With the 2018 Stanley Cup Final in progress, it’s easy for my mind to go back to 2012. For Los Angeles Kings fans, 45 years of frustration were brought to an end by one of the most remarkable runs in playoff history.
Record Setting 2012 NHL Playoffs
The 2012 Kings won their first Stanley Cup breaking, so many records it’s almost unbelievable to think about now.
That year the Kings became the first eighth seed to win a Stanley Cup. They set a record for consecutive road wins with 10. They were also the first team to start every series at 3-0.
By the time the dust had settled in the playoffs the Kings claimed a 16-4 a record. That record is only bested by the Hall of Fame laden 1988 Edmonton Oilers that went 16-2.
The run was so dominant and unexpected that it washed away all the years of mediocrity that had given the Kings fans few playoff moments of joy.
So why was it bittersweet? For me, the run and the Stanley Cup win was as much about who wasn’t there than about the outcome.
For myself, a 20-plus year fan of the team, the Stanley Cup win was hard and bittersweet to enjoy because as the Kings were destroying the NHL, cancer was destroying my father’s body.
When my father was diagnosed with lung cancer in March of that year, it was tantamount to a death sentence. It was Stage IV and had spread to spots all over his body. We were prepared for six more months to be with him but we only got three.
Losing a parent has been one of the toughest things I’ve ever had to go through, not only because of the sense of loss but just missing his presence. The loss was palpable that spring, even more because when it came to sports, I was my father’s partner in crime.
He loved any team that had any L.A. in front of it (well except maybe the Clippers, he knew about Donald Sterling), and the Kings were no exception. While the Kings were making their run, I was ever the pessimist and my father the optimist. He always reminded me that nothing is over until there were all zeroes on the clock.
Our last meaningful conversation was on March 30th 2012. Game 1 of the Stanley Cup Finals was going on in Newark, New Jersey between the Kings and the New Jersey Devils.

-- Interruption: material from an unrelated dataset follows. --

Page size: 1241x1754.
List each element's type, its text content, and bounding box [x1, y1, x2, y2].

I purposefully didn’t have the game on as we spoke, mostly because I would be too nervous to talk, and in all honesty, I was not thinking about sports.

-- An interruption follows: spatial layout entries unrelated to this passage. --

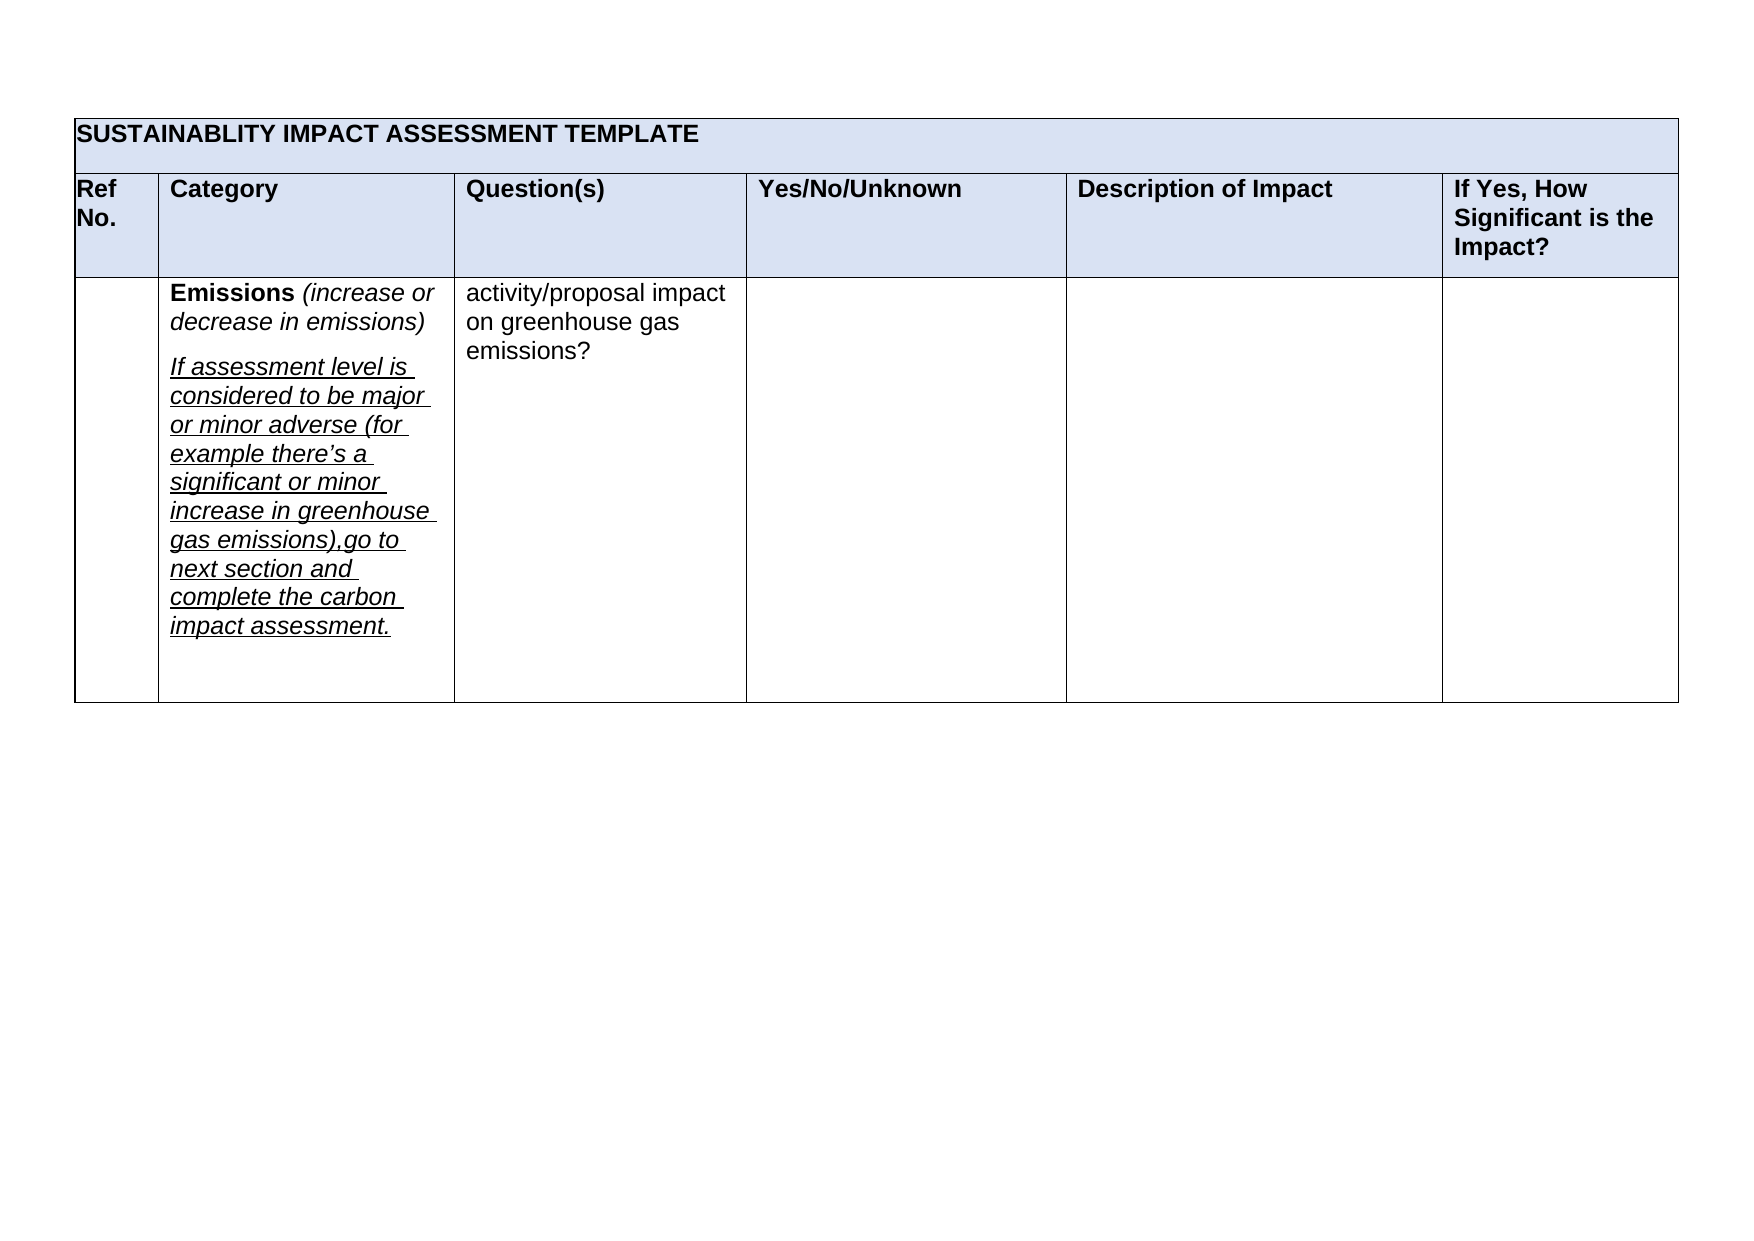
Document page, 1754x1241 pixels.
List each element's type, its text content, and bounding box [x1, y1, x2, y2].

table_header SUSTAINABLITY IMPACT ASSESSMENT TEMPLATE [76, 119, 1678, 173]
table_cell Emissions (increase or decrease in emissions) If assessment level is considered to be major or minor adverse (for example there’s a significant or minor increase in greenhouse gas emissions),go to next section and complete the carbon impact assessment. [159, 278, 454, 702]
table_cell Description of Impact [1067, 174, 1442, 277]
table_cell Yes/No/Unknown [747, 174, 1066, 277]
table_cell Ref No. [76, 174, 158, 277]
table_cell Question(s) [455, 174, 746, 277]
table_cell If Yes, How Significant is the Impact? [1443, 174, 1678, 277]
table_cell Category [159, 174, 454, 277]
table_cell [747, 278, 1066, 702]
table_cell activity/proposal impact on greenhouse gas emissions? [455, 278, 746, 702]
table_cell [1443, 278, 1678, 702]
table_cell [76, 278, 158, 702]
table_cell [1067, 278, 1442, 702]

Already frail and weak, it was hard for my father to talk, so we sat there holding hands whispering to each other. All of a sudden, his iPod started buzzing with alerts as did mine, he asked what it was I smiled and said “Kopitar just scored the winning goal in OT,” he retorted “Told ya, Kings are going to win the Stanley Cup.”
My father died three days later, the Kings wrapped up the series in six games winning the clincher and Cup at Staples Center in front of their long suffering fans.
As I watched the clock countdown to zero, the emotions moved over me like a tidal wave. I cried tears of joy and sadness, joy because I finally got to see my team lift the Stanley Cup and sadness because the one person I wanted to share the joy with was gone.
That Kings team will always hold a special place in my heart, but as I said a bittersweet memory.